BEGIN DOCUMENT EXCERPT
Machin and Pekkarinen (2008) highlighted a compositional effect of sex differences in central tendency and distribution of scores. In their analysis of TIMSS and PIRLS data in 15-year olds, they noted that greater male variance in maths was attributable to overrepresentation of males in the higher part of the test distribution, with males outperforming females on average. In reading, male overrepresentation was largely at the bottom of the distribution, with females outperforming males on average. Indeed, Nowell and Hedges (1998) found a correlation of 0.74 between variance ratios and male–female effect sizes. Baye and Monseur found a smaller overall correlation of 0.42. However, they noted that the strength of the relationship varied by the point in the distribution. At the 5th percentile, the relationship was 0.50. At the 95th percentile, this had declined to 0.31. These results seem to suggest that variability for males increases in line with superior female performance, particularly at the lower end of the distribution.
The current study
While Feingold’s work (1994) failed to show a consistent greater male variance in international test scores, this could be attributable to the methodology. He conducted a meta-analysis by searching the literature for reading, mathematics and spatial measures, which carries many issues with it including many different tests, test administrations, issues of representation etc. Baye and Monseur (2016), using more recently available international assessments (PISA, PIRLS and TIMSS) found different results, suggesting that greater male variability was effectively universal. They found that variances (on average) were 15% greater for males in reading, 12% greater in maths and 14% greater in science. Even using Feingold’s (1994) conservative estimate of any ratio falling between 0.90 and 1.10 as not representing evidence of greater variance, Baye and Monseur’s work is suggestive of greater male variability. The advantage of using these international assessments is that they are designed to be internationally comparable, with representative samples of children selected in each country and administered in a standardised fashion. This helps remove potentially confounding factors that may impact on assessment results.
However, Baye and Monseur’s work leaves many questions unanswered. How similar are countries to each other in terms of variance ratios, and are there some that are much more male biased than others? If countries vary in terms of male and female variances, are there any recorded factors that may account for this? Baye and Monseur did make some attempt to look at differences between primary and secondary school measures, as well as by IEA and OECD membership, but beyond this, no systematic heterogeneity analysis was conducted. Yet analysing heterogeneity is important and can be revealing. Furthermore, this international data could be linked to cross-country metrics that may elucidate meaningful patterns of variation. For example, Borkenau et al. (2013) showed that differences across countries in variances in personality were significantly linked to national measures of gender inequality and human development. Given earlier suggestions by Hollingworth (1922) that variances favouring males are largely due to gender roles, and later works (Ceci et al. 2009; Lakin 2013) suggesting that societal practices and female choice are likely to have a major impact on variance ratios, international indices of societal development, particularly forms of gender inequality, are potential sources that could be used to explain any cross-national heterogeneity. To our knowledge, this has not been examined in the context of large-scale international assessments.
END DOCUMENT EXCERPT
BEGIN DATA EXTRACT
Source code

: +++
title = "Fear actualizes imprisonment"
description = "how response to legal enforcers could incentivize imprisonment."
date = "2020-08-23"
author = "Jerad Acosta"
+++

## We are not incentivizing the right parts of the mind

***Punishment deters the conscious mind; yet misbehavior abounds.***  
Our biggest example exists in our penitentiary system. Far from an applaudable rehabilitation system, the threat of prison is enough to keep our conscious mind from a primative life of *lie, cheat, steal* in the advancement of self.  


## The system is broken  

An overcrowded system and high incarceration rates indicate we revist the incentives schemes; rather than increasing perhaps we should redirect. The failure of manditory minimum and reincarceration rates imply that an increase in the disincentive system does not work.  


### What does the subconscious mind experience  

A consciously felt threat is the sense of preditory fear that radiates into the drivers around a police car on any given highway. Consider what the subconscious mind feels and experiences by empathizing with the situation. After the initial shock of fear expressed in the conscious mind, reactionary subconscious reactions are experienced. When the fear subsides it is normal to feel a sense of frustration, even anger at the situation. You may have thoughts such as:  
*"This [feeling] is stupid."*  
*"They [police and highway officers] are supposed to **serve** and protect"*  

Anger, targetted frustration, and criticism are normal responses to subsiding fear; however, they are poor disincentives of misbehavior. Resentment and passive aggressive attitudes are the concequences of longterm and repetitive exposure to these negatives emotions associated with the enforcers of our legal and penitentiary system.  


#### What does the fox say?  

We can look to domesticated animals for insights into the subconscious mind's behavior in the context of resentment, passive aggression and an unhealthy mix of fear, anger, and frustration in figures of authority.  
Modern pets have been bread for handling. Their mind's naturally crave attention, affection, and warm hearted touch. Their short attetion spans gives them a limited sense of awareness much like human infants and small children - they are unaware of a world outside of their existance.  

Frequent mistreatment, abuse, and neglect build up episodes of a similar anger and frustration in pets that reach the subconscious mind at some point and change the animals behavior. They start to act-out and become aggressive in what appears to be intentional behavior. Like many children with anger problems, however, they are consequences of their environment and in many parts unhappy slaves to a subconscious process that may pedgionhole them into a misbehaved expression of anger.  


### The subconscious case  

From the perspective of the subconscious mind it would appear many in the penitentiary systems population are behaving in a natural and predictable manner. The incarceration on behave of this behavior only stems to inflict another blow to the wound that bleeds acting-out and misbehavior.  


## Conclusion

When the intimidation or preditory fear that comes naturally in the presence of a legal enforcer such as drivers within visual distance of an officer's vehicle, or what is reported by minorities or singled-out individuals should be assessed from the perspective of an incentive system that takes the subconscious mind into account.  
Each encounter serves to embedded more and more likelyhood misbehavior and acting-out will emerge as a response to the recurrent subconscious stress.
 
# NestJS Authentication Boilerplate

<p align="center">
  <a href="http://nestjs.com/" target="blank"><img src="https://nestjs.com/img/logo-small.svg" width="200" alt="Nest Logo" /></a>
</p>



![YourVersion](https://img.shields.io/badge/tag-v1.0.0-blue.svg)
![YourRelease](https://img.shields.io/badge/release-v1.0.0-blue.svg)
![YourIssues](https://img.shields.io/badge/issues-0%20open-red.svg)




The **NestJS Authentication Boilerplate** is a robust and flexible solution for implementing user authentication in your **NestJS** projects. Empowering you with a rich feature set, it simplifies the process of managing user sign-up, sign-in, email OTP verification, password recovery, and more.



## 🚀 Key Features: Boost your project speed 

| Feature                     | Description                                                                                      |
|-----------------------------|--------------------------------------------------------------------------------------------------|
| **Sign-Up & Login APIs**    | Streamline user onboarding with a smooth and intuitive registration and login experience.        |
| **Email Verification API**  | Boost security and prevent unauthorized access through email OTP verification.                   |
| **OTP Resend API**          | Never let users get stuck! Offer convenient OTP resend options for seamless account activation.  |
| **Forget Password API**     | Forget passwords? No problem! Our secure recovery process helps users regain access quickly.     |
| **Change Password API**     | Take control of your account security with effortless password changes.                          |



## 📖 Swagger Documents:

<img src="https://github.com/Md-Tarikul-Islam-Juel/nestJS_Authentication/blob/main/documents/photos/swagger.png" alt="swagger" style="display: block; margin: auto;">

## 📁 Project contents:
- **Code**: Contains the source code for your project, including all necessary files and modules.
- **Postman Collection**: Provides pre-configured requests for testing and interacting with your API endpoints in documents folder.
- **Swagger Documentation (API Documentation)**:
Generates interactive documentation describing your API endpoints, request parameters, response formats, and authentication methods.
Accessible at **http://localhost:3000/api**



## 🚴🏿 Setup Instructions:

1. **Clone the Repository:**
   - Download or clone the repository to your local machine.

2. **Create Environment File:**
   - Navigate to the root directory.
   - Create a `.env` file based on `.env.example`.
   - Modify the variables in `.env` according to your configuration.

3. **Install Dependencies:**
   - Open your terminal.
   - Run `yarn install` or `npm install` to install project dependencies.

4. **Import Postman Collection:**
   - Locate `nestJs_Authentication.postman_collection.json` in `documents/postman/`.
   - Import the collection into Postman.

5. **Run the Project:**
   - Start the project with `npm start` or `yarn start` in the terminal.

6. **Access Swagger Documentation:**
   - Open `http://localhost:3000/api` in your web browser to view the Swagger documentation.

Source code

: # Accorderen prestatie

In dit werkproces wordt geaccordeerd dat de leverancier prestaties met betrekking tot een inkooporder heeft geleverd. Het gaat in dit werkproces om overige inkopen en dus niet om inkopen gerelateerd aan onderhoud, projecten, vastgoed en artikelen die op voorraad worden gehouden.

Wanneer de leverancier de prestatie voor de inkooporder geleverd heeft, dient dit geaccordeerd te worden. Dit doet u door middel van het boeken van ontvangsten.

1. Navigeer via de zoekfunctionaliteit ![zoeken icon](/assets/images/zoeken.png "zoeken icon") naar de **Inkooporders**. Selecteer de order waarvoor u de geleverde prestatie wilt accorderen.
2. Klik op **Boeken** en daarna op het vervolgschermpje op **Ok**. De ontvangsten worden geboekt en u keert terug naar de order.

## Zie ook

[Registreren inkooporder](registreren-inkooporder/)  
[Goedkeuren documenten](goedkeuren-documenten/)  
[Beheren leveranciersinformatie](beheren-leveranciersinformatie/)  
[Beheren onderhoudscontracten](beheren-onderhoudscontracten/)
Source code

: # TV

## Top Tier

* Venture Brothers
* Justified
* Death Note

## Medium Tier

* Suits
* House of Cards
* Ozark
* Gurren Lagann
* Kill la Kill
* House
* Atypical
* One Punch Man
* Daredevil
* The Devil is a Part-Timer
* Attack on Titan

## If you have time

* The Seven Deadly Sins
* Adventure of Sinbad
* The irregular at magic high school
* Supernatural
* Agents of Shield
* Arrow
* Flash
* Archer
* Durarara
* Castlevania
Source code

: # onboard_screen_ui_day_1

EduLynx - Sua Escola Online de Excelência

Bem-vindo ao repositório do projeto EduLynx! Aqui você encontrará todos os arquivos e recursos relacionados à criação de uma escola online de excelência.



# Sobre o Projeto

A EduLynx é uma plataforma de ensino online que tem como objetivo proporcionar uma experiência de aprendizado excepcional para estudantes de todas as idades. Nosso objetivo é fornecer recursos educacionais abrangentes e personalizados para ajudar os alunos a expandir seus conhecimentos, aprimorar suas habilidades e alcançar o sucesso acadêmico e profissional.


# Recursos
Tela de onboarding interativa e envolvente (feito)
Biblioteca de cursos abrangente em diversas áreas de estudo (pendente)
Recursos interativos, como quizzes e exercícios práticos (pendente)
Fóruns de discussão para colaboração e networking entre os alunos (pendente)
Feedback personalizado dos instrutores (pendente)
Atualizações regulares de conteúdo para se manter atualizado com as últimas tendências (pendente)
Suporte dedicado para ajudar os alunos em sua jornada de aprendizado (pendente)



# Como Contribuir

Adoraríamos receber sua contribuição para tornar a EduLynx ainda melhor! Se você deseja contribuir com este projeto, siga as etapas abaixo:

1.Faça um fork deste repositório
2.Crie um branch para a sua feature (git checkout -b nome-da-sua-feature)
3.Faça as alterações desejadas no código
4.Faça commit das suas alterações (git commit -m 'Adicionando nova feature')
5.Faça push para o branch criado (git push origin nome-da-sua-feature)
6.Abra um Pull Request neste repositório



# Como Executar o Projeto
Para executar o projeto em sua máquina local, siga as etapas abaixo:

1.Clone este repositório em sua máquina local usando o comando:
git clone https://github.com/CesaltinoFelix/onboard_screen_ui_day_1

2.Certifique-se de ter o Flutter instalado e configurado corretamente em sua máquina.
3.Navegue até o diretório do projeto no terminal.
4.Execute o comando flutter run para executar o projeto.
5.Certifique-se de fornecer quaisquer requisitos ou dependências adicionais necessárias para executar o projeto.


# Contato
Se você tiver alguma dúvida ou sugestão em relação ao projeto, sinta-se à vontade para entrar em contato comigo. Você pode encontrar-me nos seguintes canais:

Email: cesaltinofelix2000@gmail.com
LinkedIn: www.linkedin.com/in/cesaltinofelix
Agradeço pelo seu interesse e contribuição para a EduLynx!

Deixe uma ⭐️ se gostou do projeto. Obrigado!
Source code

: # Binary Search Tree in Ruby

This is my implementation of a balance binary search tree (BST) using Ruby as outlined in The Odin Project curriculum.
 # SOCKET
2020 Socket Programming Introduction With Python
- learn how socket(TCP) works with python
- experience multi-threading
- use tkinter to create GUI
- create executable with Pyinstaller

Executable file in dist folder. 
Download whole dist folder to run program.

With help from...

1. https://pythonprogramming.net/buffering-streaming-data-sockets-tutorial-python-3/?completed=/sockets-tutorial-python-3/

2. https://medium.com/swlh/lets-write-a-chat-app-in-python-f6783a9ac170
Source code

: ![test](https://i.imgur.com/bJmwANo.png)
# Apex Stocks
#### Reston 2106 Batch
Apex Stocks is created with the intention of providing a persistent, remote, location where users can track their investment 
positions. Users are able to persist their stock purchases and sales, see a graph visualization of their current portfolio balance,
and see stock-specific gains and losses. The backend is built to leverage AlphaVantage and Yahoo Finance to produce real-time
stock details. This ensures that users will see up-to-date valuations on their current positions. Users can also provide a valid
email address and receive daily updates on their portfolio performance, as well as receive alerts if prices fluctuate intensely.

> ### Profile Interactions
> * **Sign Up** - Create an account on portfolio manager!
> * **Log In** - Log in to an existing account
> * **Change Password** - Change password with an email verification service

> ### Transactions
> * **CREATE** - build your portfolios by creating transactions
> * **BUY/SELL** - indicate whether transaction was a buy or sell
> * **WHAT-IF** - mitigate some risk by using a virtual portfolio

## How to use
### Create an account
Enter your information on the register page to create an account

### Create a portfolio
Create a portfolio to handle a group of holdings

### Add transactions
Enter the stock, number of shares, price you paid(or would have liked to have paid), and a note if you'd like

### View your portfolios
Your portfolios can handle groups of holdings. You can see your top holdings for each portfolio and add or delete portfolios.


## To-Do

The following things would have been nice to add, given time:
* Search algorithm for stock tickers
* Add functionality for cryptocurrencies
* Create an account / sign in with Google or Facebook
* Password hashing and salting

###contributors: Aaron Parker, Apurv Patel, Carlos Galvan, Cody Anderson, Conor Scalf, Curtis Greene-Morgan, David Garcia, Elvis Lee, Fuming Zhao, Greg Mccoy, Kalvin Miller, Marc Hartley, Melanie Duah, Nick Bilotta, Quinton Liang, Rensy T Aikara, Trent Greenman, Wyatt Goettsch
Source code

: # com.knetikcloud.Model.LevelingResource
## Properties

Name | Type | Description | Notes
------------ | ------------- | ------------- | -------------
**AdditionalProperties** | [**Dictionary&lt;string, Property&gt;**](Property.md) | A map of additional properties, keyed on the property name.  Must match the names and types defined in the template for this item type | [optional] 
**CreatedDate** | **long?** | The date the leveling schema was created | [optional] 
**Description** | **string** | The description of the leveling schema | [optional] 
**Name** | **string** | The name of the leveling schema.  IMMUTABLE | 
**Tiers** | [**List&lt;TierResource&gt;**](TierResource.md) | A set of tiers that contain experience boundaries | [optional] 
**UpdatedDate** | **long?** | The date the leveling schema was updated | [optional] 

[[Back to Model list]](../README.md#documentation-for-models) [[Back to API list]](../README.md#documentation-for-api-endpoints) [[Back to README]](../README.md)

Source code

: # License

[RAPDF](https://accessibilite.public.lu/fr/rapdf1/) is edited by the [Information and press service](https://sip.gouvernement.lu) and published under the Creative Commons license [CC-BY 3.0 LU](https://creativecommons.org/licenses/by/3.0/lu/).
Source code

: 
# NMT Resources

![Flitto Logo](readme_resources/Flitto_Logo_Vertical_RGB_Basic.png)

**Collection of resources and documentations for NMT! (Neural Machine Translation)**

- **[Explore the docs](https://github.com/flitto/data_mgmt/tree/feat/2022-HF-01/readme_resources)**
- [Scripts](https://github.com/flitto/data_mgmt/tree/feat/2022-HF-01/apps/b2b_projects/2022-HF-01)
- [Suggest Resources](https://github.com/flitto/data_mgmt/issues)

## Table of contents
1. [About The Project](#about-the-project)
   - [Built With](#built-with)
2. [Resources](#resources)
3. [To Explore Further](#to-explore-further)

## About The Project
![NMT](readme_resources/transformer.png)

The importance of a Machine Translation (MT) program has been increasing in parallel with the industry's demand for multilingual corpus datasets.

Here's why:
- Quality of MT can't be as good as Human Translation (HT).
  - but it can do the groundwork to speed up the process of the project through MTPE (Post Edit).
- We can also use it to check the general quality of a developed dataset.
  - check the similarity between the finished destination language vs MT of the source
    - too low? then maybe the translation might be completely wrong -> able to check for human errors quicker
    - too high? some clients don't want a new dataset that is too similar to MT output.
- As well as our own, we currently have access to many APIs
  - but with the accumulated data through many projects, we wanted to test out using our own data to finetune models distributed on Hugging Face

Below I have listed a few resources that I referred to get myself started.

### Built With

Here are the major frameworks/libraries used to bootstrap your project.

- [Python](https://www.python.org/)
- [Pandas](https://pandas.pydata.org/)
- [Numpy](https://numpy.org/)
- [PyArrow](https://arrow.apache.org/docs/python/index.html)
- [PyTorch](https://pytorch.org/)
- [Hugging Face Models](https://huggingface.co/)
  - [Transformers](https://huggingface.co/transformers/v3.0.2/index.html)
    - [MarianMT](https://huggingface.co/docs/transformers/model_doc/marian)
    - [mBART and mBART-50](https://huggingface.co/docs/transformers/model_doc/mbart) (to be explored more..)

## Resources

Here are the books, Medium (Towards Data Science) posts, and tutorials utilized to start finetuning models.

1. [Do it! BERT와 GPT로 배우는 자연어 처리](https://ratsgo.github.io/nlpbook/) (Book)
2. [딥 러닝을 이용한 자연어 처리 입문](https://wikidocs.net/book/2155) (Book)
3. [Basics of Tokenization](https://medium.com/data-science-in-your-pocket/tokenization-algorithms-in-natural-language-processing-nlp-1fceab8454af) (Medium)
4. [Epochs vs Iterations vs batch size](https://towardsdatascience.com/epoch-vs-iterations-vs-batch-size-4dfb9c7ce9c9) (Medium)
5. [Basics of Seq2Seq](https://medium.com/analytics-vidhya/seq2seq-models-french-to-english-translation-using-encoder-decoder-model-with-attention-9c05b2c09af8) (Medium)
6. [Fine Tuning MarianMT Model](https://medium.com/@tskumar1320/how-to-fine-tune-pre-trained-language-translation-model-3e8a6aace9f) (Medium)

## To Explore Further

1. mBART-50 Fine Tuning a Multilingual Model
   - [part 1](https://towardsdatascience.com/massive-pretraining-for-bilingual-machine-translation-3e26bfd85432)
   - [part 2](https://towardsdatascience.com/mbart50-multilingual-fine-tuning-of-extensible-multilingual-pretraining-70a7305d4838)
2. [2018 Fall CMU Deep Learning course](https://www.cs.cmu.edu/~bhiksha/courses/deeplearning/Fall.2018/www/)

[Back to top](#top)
END DATA EXTRACT
In the excerpt on sex differences in test score variance, how much greater were variances for males than for females in maths, on average, according to Baye and Monseur?

They were 12% greater for males in maths.